- _WHAT YOU NEED TO DO_
For the string "cunfold", find every matching line in the records and copy it.

- _Collected data_

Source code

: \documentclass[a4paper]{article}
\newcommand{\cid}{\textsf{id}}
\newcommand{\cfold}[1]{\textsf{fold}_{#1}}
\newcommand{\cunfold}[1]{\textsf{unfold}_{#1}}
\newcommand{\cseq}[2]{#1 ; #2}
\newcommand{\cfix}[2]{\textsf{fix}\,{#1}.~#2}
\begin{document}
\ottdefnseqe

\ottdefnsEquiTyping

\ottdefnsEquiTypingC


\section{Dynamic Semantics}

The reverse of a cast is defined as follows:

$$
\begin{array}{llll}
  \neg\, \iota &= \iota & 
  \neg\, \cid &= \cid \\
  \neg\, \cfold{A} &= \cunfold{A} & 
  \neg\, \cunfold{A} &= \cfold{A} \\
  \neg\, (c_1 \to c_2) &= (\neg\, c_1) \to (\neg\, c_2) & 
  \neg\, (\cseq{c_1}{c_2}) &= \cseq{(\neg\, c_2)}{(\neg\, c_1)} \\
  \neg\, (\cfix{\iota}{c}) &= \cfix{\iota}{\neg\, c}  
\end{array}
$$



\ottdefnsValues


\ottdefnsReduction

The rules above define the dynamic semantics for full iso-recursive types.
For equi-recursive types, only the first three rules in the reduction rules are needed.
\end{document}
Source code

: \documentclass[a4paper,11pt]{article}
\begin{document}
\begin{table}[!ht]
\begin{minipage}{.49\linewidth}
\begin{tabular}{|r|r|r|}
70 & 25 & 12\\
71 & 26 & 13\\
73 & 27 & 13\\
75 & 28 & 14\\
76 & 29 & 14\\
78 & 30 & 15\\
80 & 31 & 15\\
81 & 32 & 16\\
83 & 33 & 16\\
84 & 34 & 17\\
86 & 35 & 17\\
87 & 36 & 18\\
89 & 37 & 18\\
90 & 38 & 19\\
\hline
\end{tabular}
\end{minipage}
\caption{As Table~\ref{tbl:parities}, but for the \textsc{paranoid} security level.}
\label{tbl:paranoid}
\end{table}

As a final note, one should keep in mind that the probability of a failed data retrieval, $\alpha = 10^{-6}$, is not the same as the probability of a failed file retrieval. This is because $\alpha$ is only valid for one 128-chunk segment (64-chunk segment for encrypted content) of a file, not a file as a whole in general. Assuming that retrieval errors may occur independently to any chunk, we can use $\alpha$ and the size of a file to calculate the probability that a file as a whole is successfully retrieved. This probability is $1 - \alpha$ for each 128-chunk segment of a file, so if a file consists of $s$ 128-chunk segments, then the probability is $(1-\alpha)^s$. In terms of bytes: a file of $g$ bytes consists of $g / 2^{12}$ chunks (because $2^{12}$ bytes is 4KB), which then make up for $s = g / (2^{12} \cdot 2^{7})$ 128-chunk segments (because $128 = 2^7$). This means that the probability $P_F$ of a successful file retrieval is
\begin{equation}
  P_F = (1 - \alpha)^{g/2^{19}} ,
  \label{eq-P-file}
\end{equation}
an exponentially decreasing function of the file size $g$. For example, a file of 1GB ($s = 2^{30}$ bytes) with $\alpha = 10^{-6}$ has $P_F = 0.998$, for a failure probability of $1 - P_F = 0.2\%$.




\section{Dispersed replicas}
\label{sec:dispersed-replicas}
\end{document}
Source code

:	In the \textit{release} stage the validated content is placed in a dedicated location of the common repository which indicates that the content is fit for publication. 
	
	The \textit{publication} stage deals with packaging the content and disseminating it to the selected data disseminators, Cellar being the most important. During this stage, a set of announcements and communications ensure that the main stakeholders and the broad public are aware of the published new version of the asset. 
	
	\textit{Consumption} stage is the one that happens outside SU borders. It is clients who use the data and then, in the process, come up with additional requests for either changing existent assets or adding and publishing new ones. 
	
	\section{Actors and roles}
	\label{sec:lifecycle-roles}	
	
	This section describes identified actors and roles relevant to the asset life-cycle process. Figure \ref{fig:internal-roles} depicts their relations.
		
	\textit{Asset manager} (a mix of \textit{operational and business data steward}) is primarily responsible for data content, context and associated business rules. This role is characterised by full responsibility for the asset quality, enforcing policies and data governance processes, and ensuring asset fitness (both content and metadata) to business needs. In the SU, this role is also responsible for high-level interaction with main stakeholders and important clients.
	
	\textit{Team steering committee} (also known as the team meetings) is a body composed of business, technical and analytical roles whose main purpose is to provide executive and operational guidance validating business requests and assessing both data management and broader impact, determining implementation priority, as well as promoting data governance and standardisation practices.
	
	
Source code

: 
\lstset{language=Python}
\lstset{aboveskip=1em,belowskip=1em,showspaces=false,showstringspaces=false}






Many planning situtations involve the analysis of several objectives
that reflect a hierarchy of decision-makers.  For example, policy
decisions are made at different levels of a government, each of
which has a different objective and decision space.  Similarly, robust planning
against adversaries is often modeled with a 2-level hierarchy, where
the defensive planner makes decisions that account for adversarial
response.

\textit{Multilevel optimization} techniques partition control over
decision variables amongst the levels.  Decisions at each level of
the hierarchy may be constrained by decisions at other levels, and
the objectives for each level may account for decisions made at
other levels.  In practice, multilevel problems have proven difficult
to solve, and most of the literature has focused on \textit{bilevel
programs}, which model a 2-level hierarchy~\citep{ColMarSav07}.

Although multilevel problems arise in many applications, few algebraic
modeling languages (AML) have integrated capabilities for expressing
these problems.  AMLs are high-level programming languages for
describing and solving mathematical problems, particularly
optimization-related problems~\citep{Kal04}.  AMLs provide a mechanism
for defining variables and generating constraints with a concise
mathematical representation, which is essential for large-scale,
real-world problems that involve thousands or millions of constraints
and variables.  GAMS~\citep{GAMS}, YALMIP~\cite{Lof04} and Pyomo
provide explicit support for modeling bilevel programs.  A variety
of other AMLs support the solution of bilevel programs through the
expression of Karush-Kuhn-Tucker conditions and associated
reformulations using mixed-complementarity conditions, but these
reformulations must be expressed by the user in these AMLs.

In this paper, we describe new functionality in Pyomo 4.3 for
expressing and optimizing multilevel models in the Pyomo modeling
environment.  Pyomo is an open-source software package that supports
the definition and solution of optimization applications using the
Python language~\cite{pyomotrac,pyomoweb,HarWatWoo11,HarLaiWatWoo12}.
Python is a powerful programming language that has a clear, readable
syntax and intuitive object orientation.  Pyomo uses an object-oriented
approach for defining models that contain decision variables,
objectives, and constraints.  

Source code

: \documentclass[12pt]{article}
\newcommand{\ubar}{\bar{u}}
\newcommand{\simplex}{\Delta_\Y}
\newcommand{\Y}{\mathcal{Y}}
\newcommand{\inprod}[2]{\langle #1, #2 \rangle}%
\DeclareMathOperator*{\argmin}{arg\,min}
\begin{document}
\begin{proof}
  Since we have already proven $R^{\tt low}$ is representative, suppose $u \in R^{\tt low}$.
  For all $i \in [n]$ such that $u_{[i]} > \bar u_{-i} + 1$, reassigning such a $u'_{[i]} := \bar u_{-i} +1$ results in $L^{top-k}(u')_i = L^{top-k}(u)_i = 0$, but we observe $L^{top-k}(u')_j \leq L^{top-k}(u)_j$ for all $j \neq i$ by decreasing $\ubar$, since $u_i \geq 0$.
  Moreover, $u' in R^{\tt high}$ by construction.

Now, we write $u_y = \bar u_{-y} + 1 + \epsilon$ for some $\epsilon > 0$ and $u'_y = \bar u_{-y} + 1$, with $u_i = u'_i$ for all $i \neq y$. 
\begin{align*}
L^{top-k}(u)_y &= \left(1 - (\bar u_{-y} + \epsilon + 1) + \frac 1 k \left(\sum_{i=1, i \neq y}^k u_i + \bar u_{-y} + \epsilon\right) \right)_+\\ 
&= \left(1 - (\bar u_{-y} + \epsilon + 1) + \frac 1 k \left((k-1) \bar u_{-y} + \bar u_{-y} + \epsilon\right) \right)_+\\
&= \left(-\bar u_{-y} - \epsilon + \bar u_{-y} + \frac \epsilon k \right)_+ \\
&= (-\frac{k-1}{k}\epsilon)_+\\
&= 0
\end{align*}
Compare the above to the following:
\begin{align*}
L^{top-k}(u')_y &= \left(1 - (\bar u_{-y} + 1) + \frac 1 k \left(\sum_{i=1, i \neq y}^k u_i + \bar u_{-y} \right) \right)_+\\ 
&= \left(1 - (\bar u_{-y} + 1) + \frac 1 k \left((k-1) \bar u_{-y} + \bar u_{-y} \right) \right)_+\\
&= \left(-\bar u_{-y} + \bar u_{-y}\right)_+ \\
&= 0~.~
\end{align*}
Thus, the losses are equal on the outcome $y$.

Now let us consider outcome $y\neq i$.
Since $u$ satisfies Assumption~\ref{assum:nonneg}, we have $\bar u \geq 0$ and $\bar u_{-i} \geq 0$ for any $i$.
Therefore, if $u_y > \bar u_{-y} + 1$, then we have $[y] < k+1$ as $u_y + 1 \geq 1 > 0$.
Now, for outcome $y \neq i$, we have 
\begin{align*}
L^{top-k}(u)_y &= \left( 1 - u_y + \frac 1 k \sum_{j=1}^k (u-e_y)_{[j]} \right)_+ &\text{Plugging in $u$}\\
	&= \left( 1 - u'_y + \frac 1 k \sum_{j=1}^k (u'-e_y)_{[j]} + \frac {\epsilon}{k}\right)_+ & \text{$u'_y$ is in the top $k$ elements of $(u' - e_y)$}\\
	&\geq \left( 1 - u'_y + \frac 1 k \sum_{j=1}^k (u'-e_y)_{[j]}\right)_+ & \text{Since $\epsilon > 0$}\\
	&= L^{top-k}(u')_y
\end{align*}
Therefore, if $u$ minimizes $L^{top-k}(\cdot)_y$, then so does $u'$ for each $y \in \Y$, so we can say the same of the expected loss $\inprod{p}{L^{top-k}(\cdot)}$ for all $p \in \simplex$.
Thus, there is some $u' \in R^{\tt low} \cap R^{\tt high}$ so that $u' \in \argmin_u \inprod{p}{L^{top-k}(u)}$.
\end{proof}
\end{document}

- _WORKED SOLUTION_
\newcommand{\cunfold}[1]{\textsf{unfold}_{#1}}
  \neg\, \cfold{A} &= \cunfold{A} & 
  \neg\, \cunfold{A} &= \cfold{A} \\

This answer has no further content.